I agree that the Boolean matrix multiplication given on that slide is not work efficient. It has a parallel runtime of O(1) and work O(N3) which would be work efficient if the best sequential algorithm would have runtime O(N3). It is true that there are better ones as mentioned above, and compared to these, it is worse. It is therefore not work efficient.

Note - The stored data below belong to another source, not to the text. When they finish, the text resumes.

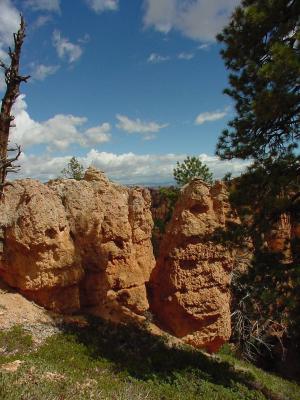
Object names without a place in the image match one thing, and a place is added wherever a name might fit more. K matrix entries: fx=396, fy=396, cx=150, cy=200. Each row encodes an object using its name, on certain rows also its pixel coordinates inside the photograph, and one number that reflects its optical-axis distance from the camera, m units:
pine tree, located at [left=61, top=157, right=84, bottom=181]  47.44
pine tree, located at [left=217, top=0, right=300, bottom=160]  9.72
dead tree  10.62
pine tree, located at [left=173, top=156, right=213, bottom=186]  41.47
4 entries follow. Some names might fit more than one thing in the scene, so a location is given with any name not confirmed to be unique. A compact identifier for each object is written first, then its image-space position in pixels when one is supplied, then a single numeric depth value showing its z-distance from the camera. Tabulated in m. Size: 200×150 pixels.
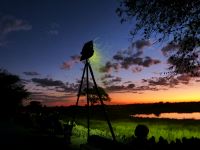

Note however that Strassen's algorithm assumes operations + and * of a ring which is not the case for ⋁ and ⋀. Still, we can use Strassen's algorithm if we simply use the Boolean matrices as integer matrices (and if you want modulo n+1 for nxn matrices). Note that the elements of the product matrix are computed as c[i][j] = sum_{k=0..n-1} a[i][k]*b[k][j] and that a[i][k]*b[k][j] is the same as a[i][k]⋀b[k][j], i.e., 1 iff both a[i][k] and b[k][j] are 1. Hence, we have ⋁_{k=0..n-1} a[i][k]⋀b[k][j] iff sum_{k=0..n-1} a[i][k]*b[k][j] >0. For this reason, we can use any matrix multiplication algorithm like Strassen's algorithm or Coppersmith-Winograd also for Boolean matrix multiplication.
For this reason, there are sequential algorithms for Boolean matrix multiplication with a runtime of less than O(N3), and therefore the considered Boolean matrix algorithm with a parallel runtime of O(1) and work O(N3) ist not work efficient (in the sense of PRAMs, i.e., Brent's scheduling principle).
It can be shown that (Boolean) matrix multiplication can be implemented by a PRAM algorithm that runs in parallel time O(log(n)) with work O(M(n)) where M(n) is the runtime of the best sequential algorithm for matrix multiplication (see Jájá92, page 248-249). It would be interesting to combine both algorithms!